▶ DATASET RECORDS:
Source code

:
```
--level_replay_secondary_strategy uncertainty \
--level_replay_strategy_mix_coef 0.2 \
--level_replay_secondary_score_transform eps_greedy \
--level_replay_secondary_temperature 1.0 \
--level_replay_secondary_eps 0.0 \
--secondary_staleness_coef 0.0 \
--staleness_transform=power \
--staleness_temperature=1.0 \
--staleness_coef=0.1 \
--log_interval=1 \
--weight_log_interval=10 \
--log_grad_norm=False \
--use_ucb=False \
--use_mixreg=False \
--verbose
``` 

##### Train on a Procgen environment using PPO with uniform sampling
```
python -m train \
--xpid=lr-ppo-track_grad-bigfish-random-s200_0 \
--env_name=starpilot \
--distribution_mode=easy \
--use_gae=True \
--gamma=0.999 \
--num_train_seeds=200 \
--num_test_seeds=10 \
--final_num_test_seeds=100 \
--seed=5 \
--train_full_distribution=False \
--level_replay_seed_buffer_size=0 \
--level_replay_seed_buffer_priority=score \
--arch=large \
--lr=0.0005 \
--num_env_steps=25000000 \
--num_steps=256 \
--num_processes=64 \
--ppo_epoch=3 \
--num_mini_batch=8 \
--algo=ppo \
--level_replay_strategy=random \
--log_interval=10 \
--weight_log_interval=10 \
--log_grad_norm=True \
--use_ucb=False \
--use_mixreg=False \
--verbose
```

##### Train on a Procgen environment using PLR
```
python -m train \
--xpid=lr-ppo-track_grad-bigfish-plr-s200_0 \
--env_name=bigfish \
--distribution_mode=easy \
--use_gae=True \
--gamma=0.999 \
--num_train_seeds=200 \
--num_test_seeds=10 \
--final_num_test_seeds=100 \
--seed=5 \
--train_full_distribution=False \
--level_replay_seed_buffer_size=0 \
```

...

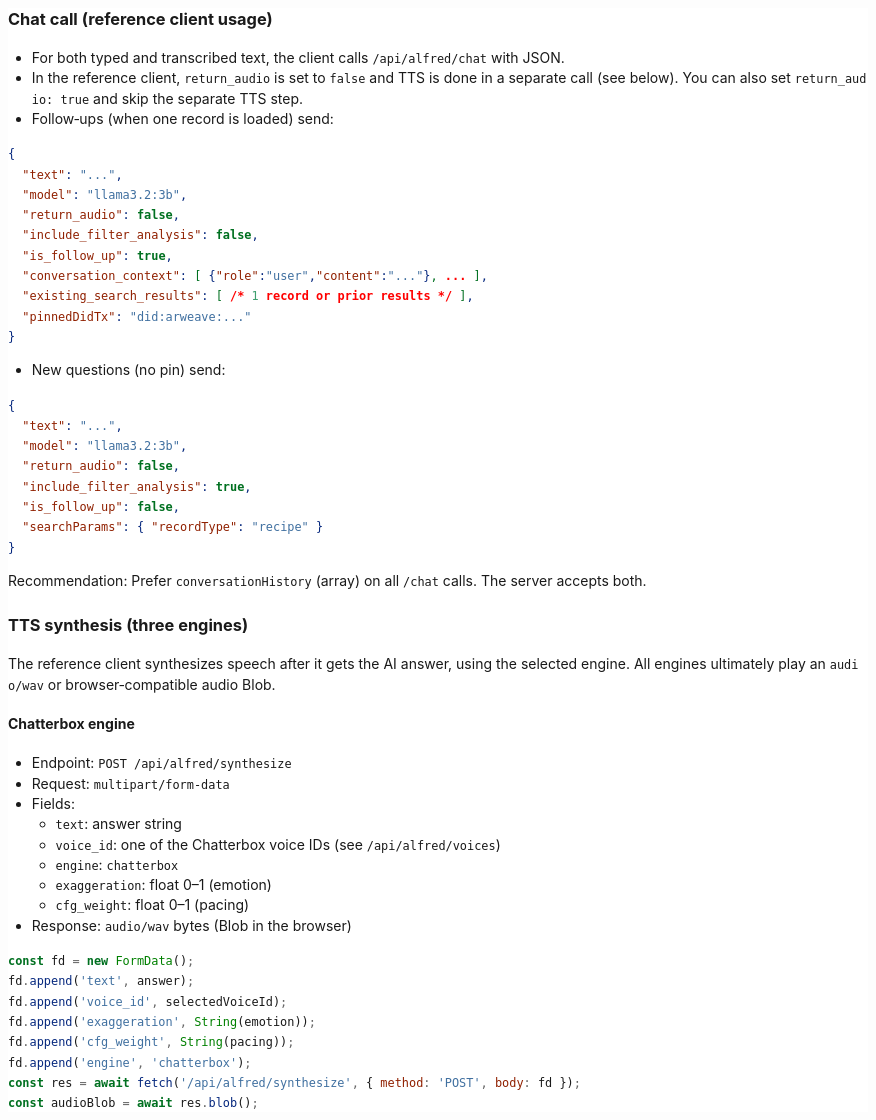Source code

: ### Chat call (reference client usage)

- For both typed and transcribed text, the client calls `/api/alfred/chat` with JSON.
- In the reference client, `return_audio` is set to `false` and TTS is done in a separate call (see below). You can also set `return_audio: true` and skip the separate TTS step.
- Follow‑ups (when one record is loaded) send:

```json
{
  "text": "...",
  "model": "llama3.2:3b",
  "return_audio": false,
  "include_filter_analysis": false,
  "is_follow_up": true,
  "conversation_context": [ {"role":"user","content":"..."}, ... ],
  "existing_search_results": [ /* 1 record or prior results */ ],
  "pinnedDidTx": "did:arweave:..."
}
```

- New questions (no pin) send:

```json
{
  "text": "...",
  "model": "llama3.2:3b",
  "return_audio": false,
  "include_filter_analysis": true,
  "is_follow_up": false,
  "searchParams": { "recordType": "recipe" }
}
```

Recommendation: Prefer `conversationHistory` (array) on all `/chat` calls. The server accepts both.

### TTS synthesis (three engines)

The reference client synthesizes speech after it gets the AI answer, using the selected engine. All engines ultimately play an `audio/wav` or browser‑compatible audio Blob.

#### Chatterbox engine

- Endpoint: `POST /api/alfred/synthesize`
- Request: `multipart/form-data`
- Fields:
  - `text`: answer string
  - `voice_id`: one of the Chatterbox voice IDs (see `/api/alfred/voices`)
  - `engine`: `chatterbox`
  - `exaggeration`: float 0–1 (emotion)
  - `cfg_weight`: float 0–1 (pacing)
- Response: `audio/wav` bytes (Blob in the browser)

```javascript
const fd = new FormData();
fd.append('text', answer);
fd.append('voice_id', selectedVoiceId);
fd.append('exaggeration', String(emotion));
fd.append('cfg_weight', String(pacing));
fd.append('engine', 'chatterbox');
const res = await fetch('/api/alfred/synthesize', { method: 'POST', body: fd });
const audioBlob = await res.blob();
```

▶ INSTRUCTIONS TO FOLLOW:
Give the number of lines in the entries above that contain the string "alfred", and nothing more.

▶ SOLUTION TO THIS EXERCISE:
4